FARC guerrillas trapped her vehicle at a roadblock, seized Betancourt and her aides and hauled them off into the jungle, and the start of six and a half years of hell. She and the other captives endured forced marches at gunpoint, beatings, threats of execution, near starvation, malaria and the capricious cruelty of the captors. At times, the hostages were chained at the neck. Betancourt tried several times to escape and suffered vicious reprisals when the guards found her, among them, it is hinted, rape.

Betancourt’s story is difficult to read, and nearly impossible to imagine enduring. Hostage turns upon hostage, in the classic psychological crash known as Stockholm syndrome. Chapter titles introduce The Devil and Monster, guerrilla leaders in whose clutches the hostages find themselves.
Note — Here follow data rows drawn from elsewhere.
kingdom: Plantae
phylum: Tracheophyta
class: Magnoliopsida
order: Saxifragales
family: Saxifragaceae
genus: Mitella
Yet Betancourt’s spirit, and the spirit of some fellow hostages, shines through the awful darkness.  Prisoners, starving hungry, deprived of most of life’s necessities, share their scraps. They confront guards and demand medicine for their fellows so ill they are near dying. They talk to each other of freedom to come, of being reunited with their families, healthy and whole.

And so they were. In interviews since her rescue, Betancourt is poised, elegant, sleek and composed, as befits a woman who is French and Colombian and a member of the upper class. Yet interviewers remarked that, months after being freed, Betancourt still carried the scars of the chains. And one gets the sense that inside her is a steel core. She no longer has to ask herself, what am I made of? She knows.

But reading Betancourt’s account of her ordeal can certainly raise the question for the rest of us.

Including this year’s crop of candidates.